[Excerto fornecido]
******

Em que consistiu o projeto NETA?

No projeto NETA, o que nós fizemos foi uma tecnologia que tinha sido desenvolvida pelo Instituto Politécnico de Beja, que se chama Técnica de Precipitação Química, em que nós conseguimos converter águas residuais em lamas e água filtrada e limpa. O nosso papel seria a utilização dessas lamas para converterem em fertilizantes [através da utilização de insetos].

Qual é o estado atual do projeto?

Este projeto não teve o mesmo sucesso do EntoValor, porque ainda é preciso trabalhar muito a nível legal e de segurança para que essas oportunidades possam ser valorizadas. Então, o projeto demonstrou que é possível tecnologicamente e fez igualmente uma prova de conceito, mas do ponto de vista regulamentar ainda há muito trabalho que tem de ser feito.

Esse trabalho tem sido feito pela EntoGreen a nível internacional, através de uma associação que é a IPIFF, Associação Internacional dos Produtores de Insetos, em que nós temos trabalhado diretamente com a Comissão Europeia e com outras universidades a nível internacional para demonstrar a segurança de utilização desses recursos e como eles poderiam ser uma matéria-prima para a produção de insetos. No entanto, isso ainda não é uma realidade e ainda deverá levar alguns anos até que possa ser considerado.

De que forma atuam na agenda InsectERA?

Esta agenda mobilizadora pretende criar um verdadeiro setor em Portugal e tornar Portugal um dos líderes mundiais neste setor bioindustrial dos insetos. Em boa medida, isso tem sido possível. A agenda prevê a criação de mais de 100 produtos, processos e serviços novos. Já criámos vários produtos novos, nomeadamente a ração da PetMaxi, que tem vantagens muito significativas para os animais não só a nível da apetência, que é bastante palatável porque os animais gostam de comer, como a nível de efeitos gastrointestinais e da pele, sendo que alguns animais que têm alergias melhoram substancialmente quando utilizam este alimento.

******

[Registos fornecidos]
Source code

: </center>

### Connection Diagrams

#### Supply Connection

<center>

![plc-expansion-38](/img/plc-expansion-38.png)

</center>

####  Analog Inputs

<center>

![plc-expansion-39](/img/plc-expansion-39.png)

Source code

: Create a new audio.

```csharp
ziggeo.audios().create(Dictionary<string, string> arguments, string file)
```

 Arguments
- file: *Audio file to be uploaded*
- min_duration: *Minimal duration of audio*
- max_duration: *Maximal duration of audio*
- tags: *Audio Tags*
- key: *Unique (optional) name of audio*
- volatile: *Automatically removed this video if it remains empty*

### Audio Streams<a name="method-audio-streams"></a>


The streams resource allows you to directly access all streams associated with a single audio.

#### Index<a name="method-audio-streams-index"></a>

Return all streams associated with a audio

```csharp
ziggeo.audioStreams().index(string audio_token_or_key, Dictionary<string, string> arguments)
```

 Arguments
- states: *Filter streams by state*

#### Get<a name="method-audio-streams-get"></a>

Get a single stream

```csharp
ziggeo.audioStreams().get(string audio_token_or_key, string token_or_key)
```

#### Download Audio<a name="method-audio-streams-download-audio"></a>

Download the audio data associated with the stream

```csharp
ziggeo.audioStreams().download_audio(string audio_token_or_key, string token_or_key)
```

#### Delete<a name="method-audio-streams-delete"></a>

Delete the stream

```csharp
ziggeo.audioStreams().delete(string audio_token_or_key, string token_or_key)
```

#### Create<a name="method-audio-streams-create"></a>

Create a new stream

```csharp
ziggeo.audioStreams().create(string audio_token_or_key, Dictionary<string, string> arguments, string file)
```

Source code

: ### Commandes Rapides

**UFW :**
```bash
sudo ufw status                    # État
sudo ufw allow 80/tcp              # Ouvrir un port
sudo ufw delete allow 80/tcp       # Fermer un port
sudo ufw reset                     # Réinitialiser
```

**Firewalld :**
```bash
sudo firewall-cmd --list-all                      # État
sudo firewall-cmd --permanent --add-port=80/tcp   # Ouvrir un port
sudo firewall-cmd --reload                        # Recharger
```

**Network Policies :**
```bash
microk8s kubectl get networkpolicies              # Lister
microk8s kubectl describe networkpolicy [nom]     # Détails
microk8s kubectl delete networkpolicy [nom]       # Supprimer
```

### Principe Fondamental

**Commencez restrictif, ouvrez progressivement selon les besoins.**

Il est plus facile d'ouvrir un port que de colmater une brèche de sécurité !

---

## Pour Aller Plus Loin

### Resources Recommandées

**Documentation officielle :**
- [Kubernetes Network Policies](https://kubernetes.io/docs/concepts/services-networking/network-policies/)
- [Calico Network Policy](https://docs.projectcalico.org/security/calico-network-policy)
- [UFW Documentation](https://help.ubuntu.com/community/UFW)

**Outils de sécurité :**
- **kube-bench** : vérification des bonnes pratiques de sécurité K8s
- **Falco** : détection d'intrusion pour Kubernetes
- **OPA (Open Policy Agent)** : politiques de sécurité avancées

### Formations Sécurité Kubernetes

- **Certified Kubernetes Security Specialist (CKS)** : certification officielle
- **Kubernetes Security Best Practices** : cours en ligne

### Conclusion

******

[Objetivo da tarefa]
Continue a entrevista sobre os projetos de produção de insetos a partir da última frase apresentada.

[Resposta ao exercício]
Mas temos outros [produtos] a serem desenvolvidos, temos rações para suínos a serem desenvolvidas, principalmente para leitões, e temos demonstrado a eficiência deste produto quer em aquacultura quer em avicultura, permitindo que os produtores encontrem uma nova matéria-prima para as suas rações. Uma matéria-prima que não só consegue substituir as fontes tradicionais de proteína, como a farinha de peixe ou a soja, mas que adiciona mais, porque é uma proteína funcional e que atribui benefícios de saúde e de bem-estar aos animais, contribuindo para que eles tenham uma maior capacidade de crescimento e uma maior capacidade de resiliência a algumas doenças. Isso tem sido demonstrado nos ensaios que temos feito no âmbito da agenda mobilizadora InsetERA.

Qual foi o processo de produção de insetos desenvolvido na agenda InsectERA?

Recebermos bagaço de azeitona e outros produtos vegetais. Com o recurso aos insetos que são basicamente uma ferramenta que pega nessa mistura de bagaço de azeitona com outros vegetais e em 12 dias passam de insetos muito pequeninos… Uma grama de ovos de insetos produzidos na nossa unidade tem cerca de 37 mil potenciais larvas e uma grama de larvas tem cerca de sete larvas, ou seja, eles crescem cerca de cinco mil vezes. É uma capacidade de crescimento muito grande e em muito pouco tempo. Esse crescimento é feito à base dos nutrientes que ainda estão presentes nos subprodutos vegetais e no bagaço de azeitona, que se não fossem convertidos por insetos, poderiam ser perdidos, indo para a queima ou para outros processos extrativos que não resultariam na utilização dos seus nutrientes de volta à cadeia alimentar. Isto é o que os insetos permitem, [pois] ao crescerem nestes subprodutos vegetais, permitem a recolha dos nutrientes que seriam perdidos, transformando-os em produtos de elevado valor.